SOURCE DATA Block Start

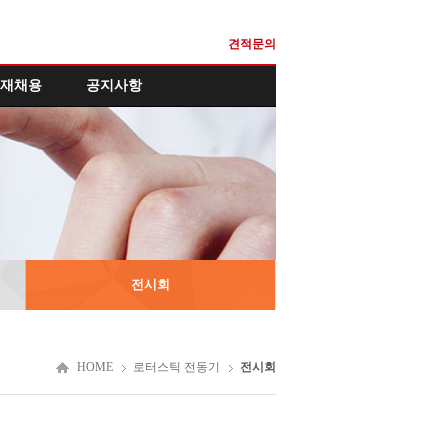
견적문의
재채용
공지사항
전시회
HOME
로터스틱 전동기
전시회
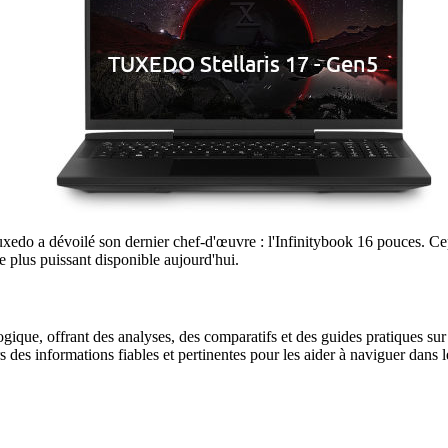
do a dévoilé son dernier chef-d'œuvre : l'Infinitybook 16 pouces. Cepe
e plus puissant disponible aujourd'hui.
gique, offrant des analyses, des comparatifs et des guides pratiques sur l
urs des informations fiables et pertinentes pour les aider à naviguer dan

SOURCE DATA Block End

DIRECTIONS FOR THIS TASK: Output each entry above word for word. The pictures stay out.

THE ANSWER:
견적문의
재채용
공지사항
전시회
HOME
로터스틱 전동기
전시회
do a dévoilé son dernier chef-d'œuvre : l'Infinitybook 16 pouces. Cepe
e plus puissant disponible aujourd'hui.
gique, offrant des analyses, des comparatifs et des guides pratiques sur l
urs des informations fiables et pertinentes pour les aider à naviguer dan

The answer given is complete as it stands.